To do
Render every line of text in the material below as a Markdown table with two columns, Row for the line's number and Line for its text, skipping blank lines. Leave the pictures out of the answer.

──────── Supplied material

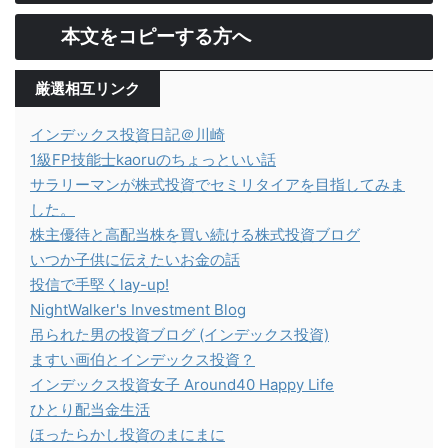
本文をコピーする方へ
厳選相互リンク
インデックス投資日記＠川崎
1級FP技能士kaoruのちょっといい話
サラリーマンが株式投資でセミリタイアを目指してみま
した。
株主優待と高配当株を買い続ける株式投資ブログ
いつか子供に伝えたいお金の話
投信で手堅くlay-up!
NightWalker's Investment Blog
吊られた男の投資ブログ (インデックス投資)
ますい画伯とインデックス投資？
インデックス投資女子 Around40 Happy Life
ひとり配当金生活
ほったらかし投資のまにまに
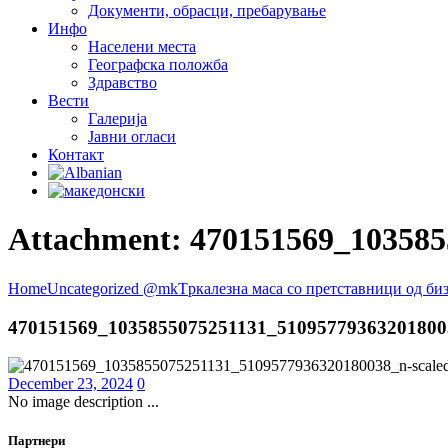
Документи, обрасци, пребарување
Инфо
Населени места
Географска положба
Здравство
Вести
Галеријa
Јавни огласи
Контакт
Attachment: 470151569_10358
Home
Uncategorized @mk
Tркалезна маса со претставници од биз
470151569_1035855075251131_51095779363201800
December 23, 2024
0
No image description ...
Партнери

────────────────

Expected answer
| Row | Line |
|---|---|
| 1 | 本文をコピーする方へ |
| 2 | 厳選相互リンク |
| 3 | インデックス投資日記＠川崎 |
| 4 | 1級FP技能士kaoruのちょっといい話 |
| 5 | サラリーマンが株式投資でセミリタイアを目指してみま |
| 6 | した。 |
| 7 | 株主優待と高配当株を買い続ける株式投資ブログ |
| 8 | いつか子供に伝えたいお金の話 |
| 9 | 投信で手堅くlay-up! |
| 10 | NightWalker's Investment Blog |
| 11 | 吊られた男の投資ブログ (インデックス投資) |
| 12 | ますい画伯とインデックス投資？ |
| 13 | インデックス投資女子 Around40 Happy Life |
| 14 | ひとり配当金生活 |
| 15 | ほったらかし投資のまにまに |
| 16 | Документи, обрасци, пребарување |
| 17 | Инфо |
| 18 | Населени места |
| 19 | Географска положба |
| 20 | Здравство |
| 21 | Вести |
| 22 | Галеријa |
| 23 | Јавни огласи |
| 24 | Контакт |
| 25 | Attachment: 470151569_10358 |
| 26 | Home |
| 27 | Uncategorized @mk |
| 28 | Tркалезна маса со претставници од биз |
| 29 | 470151569_1035855075251131_51095779363201800 |
| 30 | December 23, 2024 |
| 31 | 0 |
| 32 | No image description ... |
| 33 | Партнери |